The report has a major limitation because it is based on a self-selected group of respondents who are probably more likely to report practicing defensive medicine than doctors who did not choose to respond. As the authors note: “Physician self-reports of defensive medicine may be biased toward giving a socially desirable response or achieving political goals.” As a 1994 study on defensive medicine from the Congressional Office of Technology Assessment said: “If physicians are asked how often they practice defensive medicine in survey questionnaires, they may be inclined to respond with the answer most likely to elicit a favorable political response and thus exaggerate their true level of concern about malpractice.”
- The report is also based on physician specialties in a single state (Pennsylvania), meaning its findings may not be generalizable to other locations, the authors say.
- Echoing previous survey findings, this report found no link between individual physicians’ tendencies to practice defensive medicine and those doctors’ own liability experience and exposure. Thus, rather than acting on the reality of their own personal history in such matters as being sued or obtaining malpractice coverage, physicians may instead be acting more out of “collective anxiety.”
“These reports once again underscore the fact that lawsuits are not responsible for rising medical malpractice insurance costs and are not driving doctors away from any state,” said Public Citizen President Joan Claybrook. “Like all Americans, doctors choose to live in a particular place because of such things as the quality of life, level of taxation and the quality of educational opportunities for themselves and their families. Caps punish the most severely injured patients and do nothing to reduce insurance rates.”
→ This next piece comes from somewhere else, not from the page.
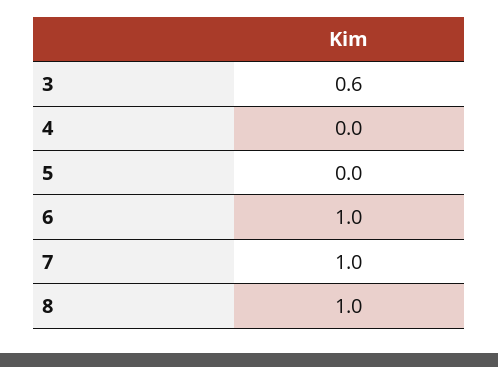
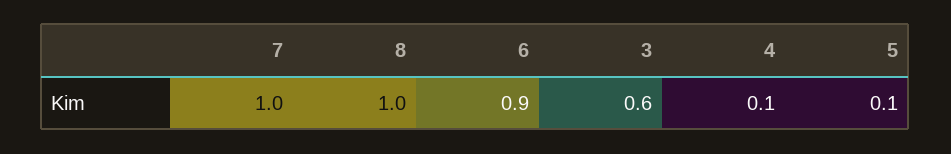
4: 0 -> 0.1
5: 0 -> 0.1
6: 1 -> 0.9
A fourth study released this week echoes earlier research by Public Citizen. “The Growth of Physician Medical Malpractice Payments: Evidence from the National Practitioner Data Bank,” also appearing in the June 1 issue of Health Affairs, says the growth of malpractice payments made on behalf of doctors is less than previously thought and is consistent with increases in the cost of health care itself. Focusing on courtroom judgments is misleading, because judgments – versus settlements between parties – account for fewer than 4 percent of cases, the study said. Malpractice payments as a fraction of national health care spending have not risen significantly, it said.
In April, Public Citizen released its report, “Medical Malpractice Payout Trends 1991-2004: Evidence Shows Lawsuits Haven’t Caused Doctors’ Insurance Woes.”It found that malpractice payouts to patients have been flat since 1991 and show a significant decline since 2001, when the so-called “crisis” of escalating malpractice insurance rates began. It also found that the medical liability system is not one of “jackpot justice,” in which patients go to court and score big awards based on flimsy claims. Instead, those with minor injuries receive little compensation, while the great bulk of malpractice awards are for cases involving major, debilitating injuries, or death.